Later, South Carolina adopted the palmetto as state tree and then integrated it into the design of a new flag. Various "palmetto flags" flew in the early 19th century. These were not all blue and white. Many flags were hand painted at the time, so the symbol was often painted in natural colors on a white flag. The emblem was also sometimes painted directly onto a building or ship. Military units often used red palmetto flags with white emblems as well. As South Carolina prepared to secede from the Union, these flags became even more popular and the design was officially adopted as a national flag soon after secession. The design was exactly the same as the current version. The flag flew through the Civil War and afterward, and this palmetto flag is still in use today.
Other versions of the palmetto flag flew during the Civil War, as did the various Confederate flags. The Confederate flag remained extremely popular after the war and had to be legally removed from many public buildings in the 1960s.
PROPER USES
Unless the weather is wet, the flag of South Carolina usually flies from the dome of the State House, and it is also displayed in the chambers of the House of Representatives and Senate in the State House. Courthouses should also fly or hang the state flag. Any school that receives funds from the state should fly the U.S. flag and the state flag according to protocol.

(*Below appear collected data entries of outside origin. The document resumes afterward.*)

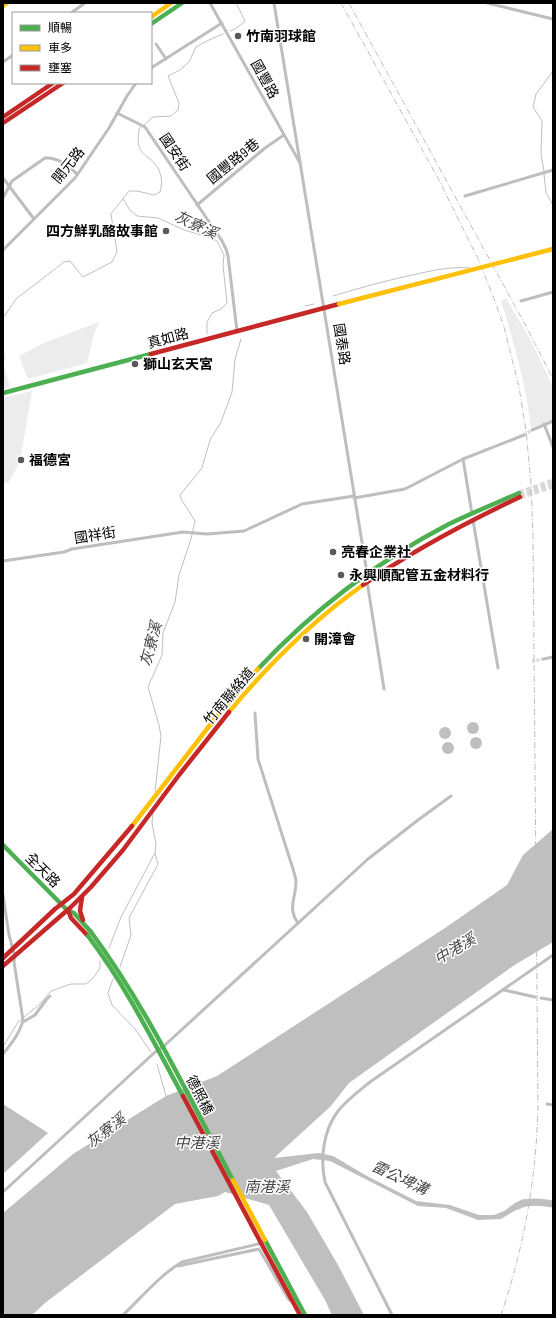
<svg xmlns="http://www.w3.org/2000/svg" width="556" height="1318" font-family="'Sofia Sans Condensed','Noto Sans TC',sans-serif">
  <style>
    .green { fill: #ececec }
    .water { fill: #bfbfbf }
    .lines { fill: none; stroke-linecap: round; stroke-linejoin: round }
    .stream { stroke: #bfbfbf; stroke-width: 1 }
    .river { stroke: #bfbfbf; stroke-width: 7 }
    .street-tunnel { stroke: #d9d9d9; stroke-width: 3; stroke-dasharray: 3 1.5; stroke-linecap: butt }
    .primary-tunnel { stroke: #d9d9d9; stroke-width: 5; stroke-dasharray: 5 2.5; stroke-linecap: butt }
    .street { stroke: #bebebe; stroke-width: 3 }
    .fast { stroke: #4caf50; stroke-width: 4.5 }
    .slow { stroke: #ffc107; stroke-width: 4.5 }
    .jam { stroke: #c62828; stroke-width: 4.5 }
    .rail { stroke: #bebebe; stroke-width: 1; stroke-dasharray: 6 2 1 2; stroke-linecap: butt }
    .fast-bridge { stroke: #4caf50; stroke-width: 4.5 }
    .slow-bridge { stroke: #ffc107; stroke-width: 4.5 }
    .jam-bridge { stroke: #c62828; stroke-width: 4.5 }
    .poi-dot { fill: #595959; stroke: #fff; stroke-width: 1.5 }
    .labels { text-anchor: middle; stroke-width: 3; stroke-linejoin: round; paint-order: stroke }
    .poi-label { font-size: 14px; font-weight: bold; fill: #000; stroke: #fff; text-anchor: start }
    .street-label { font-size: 14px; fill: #000; stroke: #fff }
    .water-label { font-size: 15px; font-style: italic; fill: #444; stroke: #fff }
  </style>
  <rect width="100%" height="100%" fill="#fff"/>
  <!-- green -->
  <g class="green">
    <path d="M506,298L531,341L553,387V419L531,428C526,385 514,343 501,301Z"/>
    <polygon points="99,322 94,334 87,363 28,379 19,356 46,342"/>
    <polygon points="3,352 6,357 3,362 10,387 3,389"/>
    <polygon points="32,391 20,462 8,483 3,483 3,398"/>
  </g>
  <!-- water -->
  <g class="water">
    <circle cx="473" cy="728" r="6"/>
    <circle cx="445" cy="733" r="6"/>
    <circle cx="476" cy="743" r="6"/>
    <circle cx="448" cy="748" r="6"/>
    <polygon points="553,829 553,942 513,966 349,1083 331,1106 274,1158 319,1153 333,1156 367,1176 416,1201 450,1205 479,1215 494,1215 504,1211 515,1203 523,1199 528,1200 526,1204 501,1219 478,1220 446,1208 418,1206 330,1161 313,1159 276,1171 307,1212 338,1265 364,1315 332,1315 325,1300 269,1205 225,1192 218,1196 175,1204 45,1303 32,1315 3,1315 3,1213 73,1154 166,1096 217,1076 445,928 507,885 523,855"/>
    <polygon points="3,1104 48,1133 3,1174"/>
  </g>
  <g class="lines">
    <!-- stream -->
    <g class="stream">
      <polyline points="230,31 237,28 245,21 236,3"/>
      <polyline points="144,125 153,117 171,116 178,110 179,103 168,76 180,70 189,62 196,47 209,40 223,34"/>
      <polyline points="544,171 541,154 542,121 533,107 536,94 553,71"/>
      <polyline points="544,174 546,193 553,205"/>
      <polyline points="123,199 130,210 137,216 158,218 184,230 211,238 217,241 224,255 223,265 227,303 221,309 212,313 207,322 207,334"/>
      <path d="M333,296C359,288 385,281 412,275C431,271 450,266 470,268"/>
      <polyline points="305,306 314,304"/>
      <path d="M3,318L16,299L64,262L70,261L83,277L112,262L117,252L111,214L129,191H137L154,195L160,192C164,178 160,167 149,158C144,155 140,151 139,146C137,141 139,134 139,129L141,127"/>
      <polyline points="155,792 161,736 159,725 148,687 162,655 163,633 175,602 179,575 191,539 195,521 190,513 181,499 180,495 202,468 210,440 221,422 232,392 235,359 241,339"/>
      <polyline points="109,948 121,917 155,853"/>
      <polyline points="120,967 131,935 129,918 158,864 155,853 156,844 152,823 153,813"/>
      <polyline points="113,979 108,993 112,1005 135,1029 151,1052"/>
      <polyline points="3,1047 18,1022 40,1004 51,991 71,984 86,984 94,977 100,968 100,961"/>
      <polyline points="157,1064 166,1096"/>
    </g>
    <!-- river -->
    <path class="river" d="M518,1206C528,1200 542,1202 553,1204"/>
    <!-- street-tunnel -->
    <g class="street-tunnel">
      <polyline points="524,435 532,430"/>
      <polyline points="532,661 544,659"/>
    </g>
    <!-- primary-tunnel -->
    <g class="primary-tunnel">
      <polyline points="519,493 553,481"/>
      <polyline points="520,497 553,486"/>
    </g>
    <!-- street -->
    <g class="street">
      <polyline points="210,3 300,163"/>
      <polyline points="274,3 367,573 367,581 384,689"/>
      <polyline points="487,3 553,19"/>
      <polyline points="71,13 85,3"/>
      <polyline points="156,44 166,59"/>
      <polyline points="3,62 13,55"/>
      <polyline points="151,68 222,23"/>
      <polyline points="117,113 145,127 222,241 226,249 228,256 237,331"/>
      <polyline points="3,178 34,219"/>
      <polyline points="465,196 553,170"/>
      <path d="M3,198L12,181L45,158C57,157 70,166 77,174"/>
      <polyline points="197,205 265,148 284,135"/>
      <polyline points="3,250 75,178 109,128 127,96 136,83"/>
      <polyline points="521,301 553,292"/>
      <polyline points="544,424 553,447"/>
      <polyline points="532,430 553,421"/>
      <polyline points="463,459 472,514"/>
      <polyline points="354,498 405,489 463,459 524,435"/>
      <polyline points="473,520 498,668"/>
      <polyline points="3,561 64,552 72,549 183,532 207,534 244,531 302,504 354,496"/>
      <polyline points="544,659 553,657"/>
      <path d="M255,713L258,759L293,869C294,873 296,878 296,882C296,898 287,908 298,923"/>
      <path d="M3,895L9,935L15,957L14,962L23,1020C20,1033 11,1044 3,1054"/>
      <polyline points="504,990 535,997"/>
      <polyline points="541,998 553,1000"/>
      <polyline points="23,1022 35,1015 46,1000 50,996"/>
      <polyline points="547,1104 553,1105"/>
      <polyline points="3,1192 154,1053 165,1045 368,859 418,820 451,796"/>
      <polyline points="178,1266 259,1249 289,1300"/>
      <path d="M123,1315C142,1297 160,1275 182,1262L262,1243"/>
      <path d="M392,1315L325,1182C320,1159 323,1131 338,1111C347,1100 359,1091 370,1082L553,955"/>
    </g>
    <!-- fast -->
    <g class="fast">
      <polyline points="151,24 182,3"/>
      <polyline points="3,393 151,354"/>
      <path d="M258,669C313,610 378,561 449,524C472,513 496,503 519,493"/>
      <polyline points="3,845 67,910 74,913 91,932"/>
      <polyline points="265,1240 305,1315"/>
    </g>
    <!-- slow -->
    <g class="slow">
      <polyline points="3,6 7,3"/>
      <polyline points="151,17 171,3"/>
      <path d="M229,712C269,664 312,621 363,585"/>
      <polyline points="132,826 217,716 258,669"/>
    </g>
    <!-- jam -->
    <g class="jam">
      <polyline points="3,117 53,83"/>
      <polyline points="3,123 63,83"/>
      <polyline points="151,354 339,304"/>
      <path d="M363,585C412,551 465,523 520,497"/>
      <polyline points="82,897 80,911 83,920"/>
      <polyline points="68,910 71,918 88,936"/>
      <polyline points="3,958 55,909 74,894 132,826"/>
      <polyline points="3,966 71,907 91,887 123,850 179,775 229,712"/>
      <polyline points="261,1243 300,1315"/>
    </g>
    <!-- rail -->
    <g class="rail">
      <path d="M341,3L439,180L479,261L493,296L504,327L519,387L526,431L531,482L533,537L538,1108C536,1179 524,1248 501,1315"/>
      <polyline points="349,3 526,326 553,379"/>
    </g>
    <!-- fast-bridge -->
    <g class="fast-bridge">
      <path d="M91,932C148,1009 188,1096 233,1180"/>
      <path d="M88,936C126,986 153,1041 183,1096"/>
    </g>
    <!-- slow-bridge -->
    <g class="slow-bridge">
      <polyline points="339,304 553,249"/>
      <polyline points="233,1180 265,1240"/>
    </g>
    <!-- jam-bridge -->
    <polyline class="jam-bridge" points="183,1096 261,1243"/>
  </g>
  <!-- markers -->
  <g class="poi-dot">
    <circle cx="238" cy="36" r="4"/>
    <circle cx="166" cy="231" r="4"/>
    <circle cx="135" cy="364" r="4"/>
    <circle cx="21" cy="460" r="4"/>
    <circle cx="333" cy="552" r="4"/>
    <circle cx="341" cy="575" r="4"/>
    <circle cx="306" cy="639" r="4"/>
  </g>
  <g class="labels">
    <!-- poi labels -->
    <g class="poi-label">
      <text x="246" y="41">竹南羽球館</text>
      <text x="158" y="236" text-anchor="end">四方鮮乳酪故事館</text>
      <text x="143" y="369">獅山玄天宮</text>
      <text x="29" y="465">福德宮</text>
      <text x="341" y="557">亮春企業社</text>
      <text x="349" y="580">永興順配管五金材料行</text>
      <text x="314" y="644">開漳會</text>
    </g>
    <!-- street labels -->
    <g class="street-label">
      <text transform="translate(265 79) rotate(61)" y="5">國豐路</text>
      <text transform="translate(175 152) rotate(56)" y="5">國安街</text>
      <text transform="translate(233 161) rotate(-39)" y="5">國豐路9巷</text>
      <text transform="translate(68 165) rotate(-51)" y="5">開元路</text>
      <text transform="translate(168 338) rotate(-15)" y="5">真如路</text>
      <text transform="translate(342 344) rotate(81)" y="5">國泰路</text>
      <text transform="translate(95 535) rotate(-9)" y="5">國祥街</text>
      <text transform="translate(229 696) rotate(-50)" y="5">竹南聯絡道</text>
      <text transform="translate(43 870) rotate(45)" y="5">全天路</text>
      <text transform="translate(200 1095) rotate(62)" y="5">德照橋</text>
    </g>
    <!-- water labels -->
    <g class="water-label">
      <text transform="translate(196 225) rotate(25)" y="5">灰寮溪</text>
      <text transform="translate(151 644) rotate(-75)" y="5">灰寮溪</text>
      <text transform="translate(455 949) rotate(-31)" y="5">中港溪</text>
      <text transform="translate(106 1131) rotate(-38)" y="5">灰寮溪</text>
      <text x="197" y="1148">中港溪</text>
      <text transform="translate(400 1178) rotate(25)" y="5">雷公埤溝</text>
      <text x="267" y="1192">南港溪</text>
    </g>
  </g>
  <!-- border -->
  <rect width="556" height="1318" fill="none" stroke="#000000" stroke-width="8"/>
  <!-- legend -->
  <rect x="12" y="12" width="140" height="72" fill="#ffffff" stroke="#999999"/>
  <rect x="20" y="25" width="20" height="6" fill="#4caf50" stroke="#999999"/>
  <text x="48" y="32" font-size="12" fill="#000000">順暢</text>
  <rect x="20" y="45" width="20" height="6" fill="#ffc107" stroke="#999999"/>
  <text x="48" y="52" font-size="12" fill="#000000">車多</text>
  <rect x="20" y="65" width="20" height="6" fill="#c62828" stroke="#999999"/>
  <text x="48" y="72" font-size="12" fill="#000000">壅塞</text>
</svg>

The South Carolina flag should be treated with care and respect so as to avoid damaging it. It should never be purposely torn or marked. Deliberately damaging the South Carolina flag in public is a misdemeanor punishable by a maximum fine of $100 and 30 days in jail. A flag that is too tattered or dirty to display should be replaced and disposed of in private. The South Carolina flag takes the place of honor within the state unless it is flown with the U.S. or other national flags, in which case the national flag takes precedence.
LEGENDS, CONTROVERSIES, AND TRIVIA
The symbolism of the crescent on the flag of South Carolina is open to interpretation. Some claim that the crescent is a stylized gorget or criniere, originally a steel or leather collar used in battle to protect a soldier's throat. Others allege that the crescent is an emblem of the South Carolina colony and the city of Charleston because the troops of Charleston used a blue flag with three white crescents some ten years before the American Revolution. If that's the case, though, the origin of the crescent as a symbol of South Carolina and Charleston is still a mystery. Still other historians allege that the crescent may have originated from William Bull's coat of arms. William Bull and a number of his descendents served as colonial governors in the pre-Revolutionary years, and his family was prominent in South Carolina when the war broke out.
The flag's palmetto tree and crescent are so popular as a symbol of the state's longstanding heritage that they are featured on shirts, belts, shoes, wallets, and other accessories throughout South Carolina and even in other southeastern states.
On January 26, 1861, after South Carolina had seceded from the Union, the state legislature approved a blue flag that featured a white crescent at the hoist and a golden palmetto in a white oval at the center. After only two days, on January 28, the color of the palmetto was changed from gold to white, and the flag took on its current design.
The flag has flown unchanged since just after South Carolina's pre-Civil War secession, but in 1899, a resolution to change the flag from blue to the royal purple of Confederate uniforms was proposed and defeated.